During my time on Total War: Three Kingdoms a request came in from the art team to have a 3ds Max tool which would select all hidden faces on a mesh.
This surprisingly turned out to be a very interesting problem to solve. On the surface, it deceptively appeared to be a simple solve but in reality it was quite complex and required some creative ideas to solve it.
I tried a number of ideas, from voxelising the mesh, to firing rays out from each face to calculate whether they're covered by other parts of the geometry, but both didn't give accurate results and/or would take far too long to calculate.
The final chosen solution first involved ensuring the mesh was automatically UV unwrapped so each face had a unique area allocated to it on a texture page.
The second stage was to the render out an ambient occlusion map.
Once the AO map had been created it was just a simple matter of going through each triangle and checking to see if all the AO pixels covering it were black. If they were then it was safe to assume the face was fully hidden (occluded) and therefore could be added to the final occluded face selection.
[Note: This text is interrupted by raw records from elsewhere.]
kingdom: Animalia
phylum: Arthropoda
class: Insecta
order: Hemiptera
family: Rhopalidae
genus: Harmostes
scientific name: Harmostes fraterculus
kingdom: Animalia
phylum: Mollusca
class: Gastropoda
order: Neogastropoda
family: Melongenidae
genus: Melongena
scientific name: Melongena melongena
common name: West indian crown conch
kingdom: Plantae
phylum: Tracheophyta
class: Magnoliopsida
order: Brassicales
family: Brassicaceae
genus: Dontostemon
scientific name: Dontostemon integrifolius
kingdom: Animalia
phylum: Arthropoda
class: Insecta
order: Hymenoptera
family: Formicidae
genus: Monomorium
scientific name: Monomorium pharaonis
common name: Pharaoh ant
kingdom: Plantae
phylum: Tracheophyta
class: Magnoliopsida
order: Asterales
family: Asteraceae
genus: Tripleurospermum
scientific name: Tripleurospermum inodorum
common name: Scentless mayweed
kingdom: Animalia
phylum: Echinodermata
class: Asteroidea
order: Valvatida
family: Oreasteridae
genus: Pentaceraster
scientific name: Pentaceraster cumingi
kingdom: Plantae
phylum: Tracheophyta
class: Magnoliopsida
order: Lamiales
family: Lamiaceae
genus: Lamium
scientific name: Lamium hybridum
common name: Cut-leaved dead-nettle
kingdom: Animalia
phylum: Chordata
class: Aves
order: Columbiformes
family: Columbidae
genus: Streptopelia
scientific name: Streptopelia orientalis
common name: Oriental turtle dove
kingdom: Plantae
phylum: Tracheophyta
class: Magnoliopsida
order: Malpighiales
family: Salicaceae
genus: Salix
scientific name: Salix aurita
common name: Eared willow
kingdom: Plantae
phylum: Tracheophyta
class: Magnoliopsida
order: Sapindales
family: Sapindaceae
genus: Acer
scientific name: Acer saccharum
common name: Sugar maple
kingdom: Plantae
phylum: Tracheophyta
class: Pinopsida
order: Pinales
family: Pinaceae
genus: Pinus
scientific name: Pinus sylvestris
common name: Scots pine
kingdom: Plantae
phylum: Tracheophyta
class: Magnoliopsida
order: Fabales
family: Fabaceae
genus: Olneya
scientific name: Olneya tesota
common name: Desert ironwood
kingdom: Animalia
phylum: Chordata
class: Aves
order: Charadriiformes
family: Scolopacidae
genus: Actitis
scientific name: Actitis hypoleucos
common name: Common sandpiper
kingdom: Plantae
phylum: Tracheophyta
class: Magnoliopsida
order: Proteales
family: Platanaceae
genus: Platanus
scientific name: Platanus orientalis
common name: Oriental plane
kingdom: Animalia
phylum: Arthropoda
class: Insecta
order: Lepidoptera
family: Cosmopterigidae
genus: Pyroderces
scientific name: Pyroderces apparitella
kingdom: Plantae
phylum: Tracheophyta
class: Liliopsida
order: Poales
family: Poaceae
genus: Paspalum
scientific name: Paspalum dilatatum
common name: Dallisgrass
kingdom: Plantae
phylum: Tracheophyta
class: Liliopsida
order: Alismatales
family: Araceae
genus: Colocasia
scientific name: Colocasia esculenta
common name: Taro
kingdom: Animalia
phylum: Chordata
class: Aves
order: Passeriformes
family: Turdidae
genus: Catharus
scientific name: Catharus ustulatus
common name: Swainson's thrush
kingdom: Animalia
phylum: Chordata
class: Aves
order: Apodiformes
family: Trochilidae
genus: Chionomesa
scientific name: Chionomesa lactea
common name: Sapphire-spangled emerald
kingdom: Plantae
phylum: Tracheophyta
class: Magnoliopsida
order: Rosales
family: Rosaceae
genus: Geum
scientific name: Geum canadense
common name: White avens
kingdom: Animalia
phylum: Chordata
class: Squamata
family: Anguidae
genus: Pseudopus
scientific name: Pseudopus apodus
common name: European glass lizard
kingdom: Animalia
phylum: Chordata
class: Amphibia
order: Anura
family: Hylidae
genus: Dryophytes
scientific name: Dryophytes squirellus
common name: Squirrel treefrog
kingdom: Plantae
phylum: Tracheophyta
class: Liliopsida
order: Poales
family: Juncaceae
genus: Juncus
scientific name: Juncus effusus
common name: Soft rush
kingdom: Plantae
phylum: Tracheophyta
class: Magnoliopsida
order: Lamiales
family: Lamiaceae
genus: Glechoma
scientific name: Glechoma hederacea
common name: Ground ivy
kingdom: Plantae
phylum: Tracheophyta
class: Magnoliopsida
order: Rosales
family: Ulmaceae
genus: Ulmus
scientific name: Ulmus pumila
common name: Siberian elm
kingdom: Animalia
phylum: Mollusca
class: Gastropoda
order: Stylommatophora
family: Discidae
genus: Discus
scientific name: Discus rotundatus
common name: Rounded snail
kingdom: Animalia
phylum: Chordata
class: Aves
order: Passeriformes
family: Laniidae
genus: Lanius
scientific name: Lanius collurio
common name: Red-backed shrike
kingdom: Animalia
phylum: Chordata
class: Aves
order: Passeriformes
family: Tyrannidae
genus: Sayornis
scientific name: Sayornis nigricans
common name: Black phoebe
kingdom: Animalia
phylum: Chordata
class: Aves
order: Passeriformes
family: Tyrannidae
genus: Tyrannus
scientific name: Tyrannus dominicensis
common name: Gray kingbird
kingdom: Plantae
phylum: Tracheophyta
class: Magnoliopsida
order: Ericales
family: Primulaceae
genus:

The tool also offered the option to adjust the accuracy level. This just meant it would give more leniency when checking if all the pixels were black on each triangle i.e. pixels lighter than pure black.
There was also another option to pick a 'terrain' mesh. This would be a grid grid with height offsets. Any faces from the selected mesh which fell under this terrain mesh would also be included in the final occluded face selection.

Quad LOD

One unpopular but necessary area of 3d asset development is the creation of mesh LODs.
Due to the custom normals style direction for Alien: Isolation (see Normal Align Tool post ) the usual 3rd party / 3ds Max inbuilt LOD auto-generation tools weren't up to generating acceptable LODs - especially on the hard surface meshes.
However, the familiar custom normals used across the Alien: Isolation 3d asset meshes created a window of opportunity to create a tool specifically focused on creating cleaner LODs using this extra available information.
I have always enjoyed the challenge of resolving complex problems like this and really enjoyed the challenge of creating a tool to creating better results compared to the 3rd party alternatives at the time.
Quad LOD first identified where normals had be altered on a mesh. This then gave a indication of where the chamfer geometry existed on the mesh. As this geometry served as detailed information the player would only really appreciate and see up close the tool would remove these chamfers and switch them out for a hard edge.
The second pass was for Quad LOD to identify edge loops which defined a subtle curved surface. Once it had identifed these it would then remove every other edge loop across the surfaces to effectively reduce the geometry whilst maintaining the overall silhouette and form.
Overall Quad LOD was able to generate clean resulting LODs which weren't dissimilar to what an artist would create. This gave the extra advantage of offering further manual edits to the LOD meshes if required.